**EXERCISE**:
Retype all entries exactly as they stand, excluding pictures.
[[ INFORMATION PROVIDED open ]]
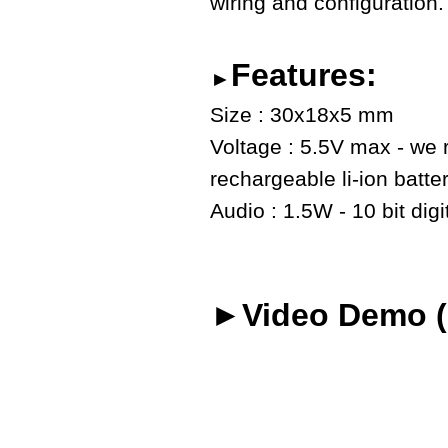
wiring and configuration.
Features:
►
Size : 30x18x5 mm
Voltage : 5.5V max - we
rechargeable li-ion batte
Audio : 1.5W - 10 bit digi
►Video Demo (o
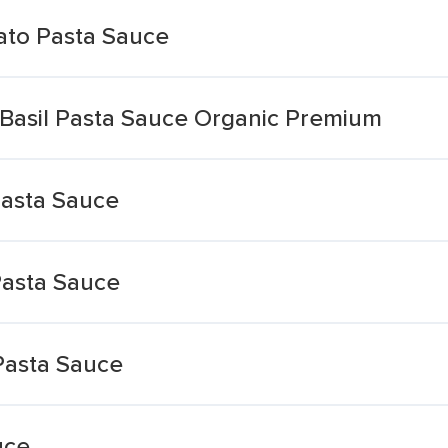
ato Pasta Sauce
 Basil Pasta Sauce Organic Premium
Pasta Sauce
Pasta Sauce
Pasta Sauce
uce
[[ INFORMATION PROVIDED closed ]]
**RESULT FOR THIS EXERCISE**:
wiring and configuration.
Features:
►
Size : 30x18x5 mm
Voltage : 5.5V max - we
rechargeable li-ion batte
Audio : 1.5W - 10 bit digi
►Video Demo (o
ato Pasta Sauce
 Basil Pasta Sauce Organic Premium
Pasta Sauce
Pasta Sauce
Pasta Sauce
uce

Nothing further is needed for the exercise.